Notes on GraphQL

The last week has been my first foray into GraphQL, using the GitHub GraphQL API endpoints. I now have OpinionsTM.

The promise is fantastic: query for everything you need, but nothing more. Get it all in one go.

But the reality is somewhat... different.

What I found was that you end up with a lot of garbage data structures that you then, on the client side, need to decipher and massage, unpacking edges, nodes, and whatnot. I ended up having to do almost a dozen array_column(), array_map(), and array_reduce() operations on the returned data to get a structure I can actually use.

The final data I needed looked like this:

[
  {
    "name": "zendframework/zend-expressive",
    "tags": [
      {
        "name": "3.0.2",
        "date": "2018-04-10"
      }
    ]
  }
]

To fetch it, I needed a query like the following:

query showOrganizationInfo(
  $organization:String!
  $cursor:String!
) {
  organization(login:$organization) {
    repositories(first: 100, after: $cursor) {
      pageInfo {
        startCursor
        hasNextPage
        endCursor
      }
      nodes {
        nameWithOwner
        tags:refs(refPrefix: "refs/tags/", first: 100, orderBy:{field:TAG_COMMIT_DATE, direction:DESC}) {
          edges {
            tag: node {
              name
              target {
                ... on Commit {
                  pushedDate
                }
                ... on Tag {
                  tagger {
                    date
                  }
                }
              }
            }
          }
        }
      }
    }
  }
}

Which gave me data like the following:

{
  "data": {
    "organization": {
      "repositories: {
        "pageInfo": {
          "startCursor": "...",
          "hasNextPage": true,
          "endCursor": "..."
        },
        "nodes": [
          {
            "nameWithOwner": "zendframework/zend-expressive",
            "tags": {
              "edges": [
                "tag": {
                  "name": "3.0.2",
                  "target": {
                    "tagger": {
                      "date": "2018-04-10"
                    }
                  }
                }
              ]
            }
          }
        ]
      }
    }
  }
}

How did I discover how to create the query? I'd like to say it was by reading the docs. I really would. But these gave me almost zero useful examples, particularly when it came to pagination, ordering results sets, or what those various "nodes" and "edges" bits were, or why they were necessary. (I eventually found the information, but it's still rather opaque as an end-user.)

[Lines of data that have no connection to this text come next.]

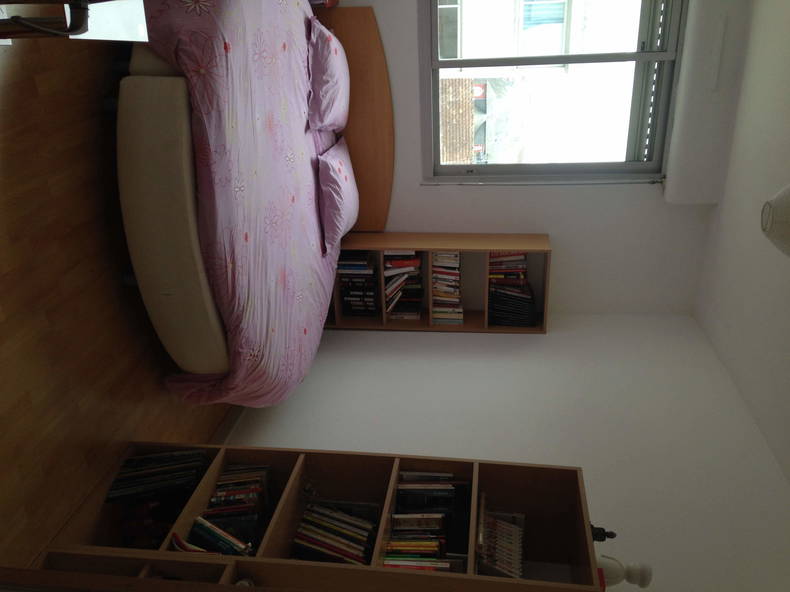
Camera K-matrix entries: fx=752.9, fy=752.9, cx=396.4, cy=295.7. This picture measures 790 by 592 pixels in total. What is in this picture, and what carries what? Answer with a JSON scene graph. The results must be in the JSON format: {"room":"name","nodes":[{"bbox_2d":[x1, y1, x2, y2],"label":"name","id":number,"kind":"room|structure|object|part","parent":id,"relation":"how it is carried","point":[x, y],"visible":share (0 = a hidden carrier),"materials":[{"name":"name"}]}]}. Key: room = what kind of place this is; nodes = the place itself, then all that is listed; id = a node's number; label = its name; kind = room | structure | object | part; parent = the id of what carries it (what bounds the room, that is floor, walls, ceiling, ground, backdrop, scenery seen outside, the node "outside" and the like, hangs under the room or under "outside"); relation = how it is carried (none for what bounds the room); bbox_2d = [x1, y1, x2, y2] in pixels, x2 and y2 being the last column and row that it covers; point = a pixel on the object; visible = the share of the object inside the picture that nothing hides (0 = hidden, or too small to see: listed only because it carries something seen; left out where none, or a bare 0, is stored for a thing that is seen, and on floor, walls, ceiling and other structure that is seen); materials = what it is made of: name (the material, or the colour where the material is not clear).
{"room":"bedroom","nodes":[
{"label":"bedroom","id":0,"kind":"room"},
{"bbox_2d":[0,17,229,578],"label":"floor","id":1,"kind":"structure","parent":0,"point":[0,143],"materials":[{"name":"brown wood"}]},
{"bbox_2d":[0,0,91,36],"label":"chair","id":2,"kind":"object","parent":1,"relation":"on","point":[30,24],"visible":0.82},
{"bbox_2d":[0,0,150,43],"label":"table","id":3,"kind":"object","parent":1,"relation":"on","point":[131,14],"visible":0.81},
{"bbox_2d":[112,0,375,406],"label":"bed","id":4,"kind":"object","parent":1,"relation":"on","point":[237,20],"visible":0.9,"materials":[{"name":"fabric"}]},
{"label":"mattress","id":5,"kind":"part","parent":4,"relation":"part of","materials":[{"name":"fabric"}]},
{"bbox_2d":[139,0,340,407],"label":"duvet","id":6,"kind":"object","parent":4,"relation":"on","point":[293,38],"visible":0.63,"materials":[{"name":"fabric"}]},
{"bbox_2d":[306,16,350,133],"label":"pillow","id":7,"kind":"object","parent":4,"relation":"on","point":[324,92],"visible":0.97,"materials":[{"name":"purple fabric"}]},
{"bbox_2d":[317,138,358,254],"label":"pillow","id":8,"kind":"object","parent":4,"relation":"on","point":[345,209],"visible":0.94,"materials":[{"name":"purple fabric"}]},
{"bbox_2d":[22,444,605,589],"label":"bookshelf","id":9,"kind":"object","parent":1,"relation":"on","point":[501,466],"visible":0.65,"materials":[{"name":"brown wood"}]},
{"bbox_2d":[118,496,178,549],"label":"book row","id":10,"kind":"object","parent":9,"relation":"in","point":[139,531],"visible":0.6,"materials":[{"name":"red"}]},
{"bbox_2d":[103,449,208,502],"label":"book row","id":11,"kind":"object","parent":9,"relation":"in","point":[120,486],"visible":0.94,"materials":[{"name":"paper"}]},
{"bbox_2d":[170,531,215,553],"label":"book","id":12,"kind":"object","parent":9,"relation":"in","point":[175,538],"visible":0.34,"materials":[{"name":"red paper"}]},
{"bbox_2d":[190,516,252,554],"label":"book","id":13,"kind":"object","parent":9,"relation":"in","point":[198,528],"visible":0.67,"materials":[{"name":"paper"}]},
{"bbox_2d":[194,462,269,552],"label":"book row","id":14,"kind":"object","parent":9,"relation":"in","point":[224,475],"visible":0.78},
{"bbox_2d":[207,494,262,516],"label":"book","id":15,"kind":"object","parent":9,"relation":"in","point":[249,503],"visible":0.74,"materials":[{"name":"paper"}]},
{"bbox_2d":[212,464,270,507],"label":"book","id":16,"kind":"object","parent":9,"relation":"in","point":[224,475],"visible":0.81,"materials":[{"name":"paper"}]},
{"bbox_2d":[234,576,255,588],"label":"round ornament","id":17,"kind":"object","parent":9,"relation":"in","point":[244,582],"visible":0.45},
{"bbox_2d":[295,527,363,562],"label":"book","id":18,"kind":"object","parent":9,"relation":"in","point":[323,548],"visible":0.63,"materials":[{"name":"paper"}]},
{"bbox_2d":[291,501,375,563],"label":"book row","id":19,"kind":"object","parent":9,"relation":"in","point":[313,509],"visible":0.78,"materials":[{"name":"paper"}]},
{"bbox_2d":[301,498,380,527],"label":"book","id":20,"kind":"object","parent":9,"relation":"in","point":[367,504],"visible":0.71,"materials":[{"name":"paper"}]},
{"bbox_2d":[385,538,440,555],"label":"book","id":21,"kind":"object","parent":9,"relation":"in","point":[388,548],"visible":0.7,"materials":[{"name":"paper"}]},
{"bbox_2d":[390,513,444,529],"label":"book","id":22,"kind":"object","parent":9,"relation":"in","point":[396,518],"visible":0.86,"materials":[{"name":"paper"}]},
{"bbox_2d":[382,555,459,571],"label":"book","id":23,"kind":"object","parent":9,"relation":"in","point":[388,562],"visible":0.49,"materials":[{"name":"paper"}]},
{"bbox_2d":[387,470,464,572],"label":"book row","id":24,"kind":"object","parent":9,"relation":"in","point":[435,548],"visible":0.8,"materials":[{"name":"paper"}]},
{"bbox_2d":[395,483,458,513],"label":"book","id":25,"kind":"object","parent":9,"relation":"in","point":[398,496],"visible":0.92,"materials":[{"name":"paper"}]},
{"bbox_2d":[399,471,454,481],"label":"book","id":26,"kind":"object","parent":9,"relation":"in","point":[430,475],"visible":0.62,"materials":[{"name":"paper"}]},
{"bbox_2d":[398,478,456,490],"label":"book","id":27,"kind":"object","parent":9,"relation":"in","point":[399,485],"visible":0.79,"materials":[{"name":"paper"}]},
{"bbox_2d":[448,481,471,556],"label":"book","id":28,"kind":"object","parent":9,"relation":"in","point":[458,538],"visible":0.73,"materials":[{"name":"black paper"}]},
{"bbox_2d":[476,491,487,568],"label":"book","id":29,"kind":"object","parent":9,"relation":"in","point":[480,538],"visible":0.82,"materials":[{"name":"paper"}]},
{"bbox_2d":[477,501,523,578],"label":"book row","id":30,"kind":"object","parent":9,"relation":"in","point":[504,524],"visible":0.89,"materials":[{"name":"paper"}]},
{"bbox_2d":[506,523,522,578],"label":"book","id":31,"kind":"object","parent":9,"relation":"in","point":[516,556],"visible":0.7,"materials":[{"name":"paper"}]},
{"bbox_2d":[591,523,615,541],"label":"figurine","id":32,"kind":"object","parent":9,"relation":"on","point":[612,533],"visible":0.44,"materials":[{"name":"black"}]},
{"bbox_2d":[595,554,652,591],"label":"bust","id":33,"kind":"object","parent":9,"relation":"on","point":[615,571],"visible":0.7,"materials":[{"name":"white"}]},
{"bbox_2d":[327,231,547,332],"label":"bookshelf","id":34,"kind":"object","parent":1,"relation":"on","point":[478,315],"visible":0.45,"materials":[{"name":"brown wood"}]},
{"bbox_2d":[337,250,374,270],"label":"book stack","id":35,"kind":"object","parent":34,"relation":"in","point":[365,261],"visible":0.8,"materials":[{"name":"paper"}]},
{"bbox_2d":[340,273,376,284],"label":"book","id":36,"kind":"object","parent":34,"relation":"in","point":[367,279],"visible":0.65,"materials":[{"name":"black paper"}]},
{"bbox_2d":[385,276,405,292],"label":"book","id":37,"kind":"object","parent":34,"relation":"in","point":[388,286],"visible":0.46,"materials":[{"name":"paper"}]},
{"bbox_2d":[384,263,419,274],"label":"book","id":38,"kind":"object","parent":34,"relation":"in","point":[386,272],"visible":0.76,"materials":[{"name":"paper"}]},
{"bbox_2d":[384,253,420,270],"label":"book","id":39,"kind":"object","parent":34,"relation":"in","point":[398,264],"visible":0.83,"materials":[{"name":"red paper"}]},
{"bbox_2d":[383,251,423,316],"label":"book stack","id":40,"kind":"object","parent":34,"relation":"in","point":[388,266],"visible":0.72,"materials":[{"name":"paper"}]},
{"bbox_2d":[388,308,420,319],"label":"book","id":41,"kind":"object","parent":34,"relation":"in","point":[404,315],"visible":0.78,"materials":[{"name":"paper"}]},
{"bbox_2d":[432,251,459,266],"label":"book stack","id":42,"kind":"object","parent":34,"relation":"in","point":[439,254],"visible":0.88,"materials":[{"name":"paper"}]},
{"bbox_2d":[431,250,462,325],"label":"book stack","id":43,"kind":"object","parent":34,"relation":"in","point":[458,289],"visible":0.88,"materials":[{"name":"paper"}]},
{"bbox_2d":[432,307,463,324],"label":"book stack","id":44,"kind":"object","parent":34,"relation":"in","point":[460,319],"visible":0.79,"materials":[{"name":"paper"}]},
{"bbox_2d":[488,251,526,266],"label":"book stack","id":45,"kind":"object","parent":34,"relation":"in","point":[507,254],"visible":0.71,"materials":[{"name":"paper"}]},
{"bbox_2d":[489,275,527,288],"label":"book","id":46,"kind":"object","parent":34,"relation":"in","point":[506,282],"visible":0.61,"materials":[{"name":"red paper"}]},
{"bbox_2d":[488,285,535,326],"label":"book stack","id":47,"kind":"object","parent":34,"relation":"in","point":[502,300],"visible":0.88,"materials":[{"name":"black paper"}]},
{"bbox_2d":[213,317,789,591],"label":"wall","id":48,"kind":"structure","parent":0,"point":[583,465],"materials":[{"name":"white paint"}]},
{"bbox_2d":[208,403,244,444],"label":"baseboard","id":49,"kind":"structure","parent":48,"relation":"attached to","point":[228,425],"materials":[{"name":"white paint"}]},
{"bbox_2d":[336,0,733,320],"label":"window wall","id":50,"kind":"structure","parent":0,"point":[465,189],"materials":[{"name":"white paint"}]},
{"bbox_2d":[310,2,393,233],"label":"headboard","id":51,"kind":"object","parent":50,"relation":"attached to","point":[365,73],"visible":0.43,"materials":[{"name":"brown wood"}]},
{"bbox_2d":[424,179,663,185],"label":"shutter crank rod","id":52,"kind":"object","parent":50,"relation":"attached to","point":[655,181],"visible":0.91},
{"bbox_2d":[418,0,685,182],"label":"window","id":53,"kind":"structure","parent":50,"relation":"in","point":[435,63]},
{"bbox_2d":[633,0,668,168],"label":"roller shutter","id":54,"kind":"object","parent":53,"relation":"attached to","point":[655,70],"visible":0.77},
{"bbox_2d":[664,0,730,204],"label":"shutter box","id":55,"kind":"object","parent":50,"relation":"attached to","point":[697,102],"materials":[{"name":"white paint"}]},
{"bbox_2d":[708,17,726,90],"label":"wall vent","id":56,"kind":"object","parent":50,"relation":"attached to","point":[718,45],"visible":0.97,"materials":[{"name":"white"}]},
{"bbox_2d":[682,0,789,508],"label":"ceiling","id":57,"kind":"structure","parent":0,"point":[785,360],"materials":[{"name":"white paint"}]},
{"bbox_2d":[760,184,789,257],"label":"ceiling lamp","id":58,"kind":"object","parent":57,"relation":"attached to","point":[787,206],"visible":1,"materials":[{"name":"white"}]},
{"label":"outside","id":59,"kind":"structure","parent":0,"visible":0},
{"bbox_2d":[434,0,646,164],"label":"building","id":60,"kind":"structure","parent":59,"point":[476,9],"materials":[{"name":"white"}]}
]}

Additionally, see that pageInfo bit? This brings me to my next point: pagination sucks, particularly if it's not at the top-level. You can only fetch 100 items at a time from any given node in the GitHub GraphQL API, which means pagination. And I have yet to find a client that will detect pagination data in results and auto-follow them. Additionally, the "after" property had to be something valid... but there were no examples of what a valid value would be. I had to resort to StackOverflow to find an example, and I still don't understand why it works.

I get why clients cannot unfurl pagination, as pagination data could appear anywhere in the query. However, it hit me hard, as I thought I had a complete set of data, only to discover around half of it was missing once I finally got the processing correct.

If any items further down the tree also require pagination, you're in for some real headaches, as you then have to fetch paginated sets depth-first.

So, while GraphQL promises fewer round trips and exactly the data you need, my experience so far is:

  • I end up having to be very careful about structuring my queries, paying huge attention to pagination potential, and often sending multiple queries ANYWAYS. A well-documented REST API is often far easier to understand and work with immediately.

  • I end up doing MORE work client-side to make the data I receive back USEFUL. This is because the payload structure is based on the query structure and the various permutations you need in order to get at the data you need. Again, a REST API usually has a single, well-documented payload, making consumption far easier.

I'm sure I'm probably mis-using GraphQL, or missing a number of features to make this stuff easier, but so far, I'm left wishing I could just have a number of useful REST endpoints that I can hit consistently in order to aggregate the data I need.

Before anybody suggests it, yes, I am very aware that GitHub also offers a REST API, and the v3 API has endpoints for most of what I needed. However, I had to rely on tags, not releases, as not all of our tags have associated releases. However, the data returned for tags does not include the commit date; for that, you need to fetch the associated commit, and then the date may be under either the author or the committer. This approach would have meant literally thousands of calls to get the data I need, which would have had me hitting rate limits, and potentially taking hours to complete.

My point: perhaps instead of GraphQL, aggregating a bit more data in REST resources (e.g., including commit data with tags), or providing endpoints that allow merging specific resource types could have solved the problem easily. This is where having a developer relations team that finds out what data consumers are needing comes in handy, instead of simply mandating graphql all the things to allow infinite flexibility (and the frustrations of such flexibility, both for the API developer and consumer).

Updates
  • 2018-09-19: syntax highlighting fixes.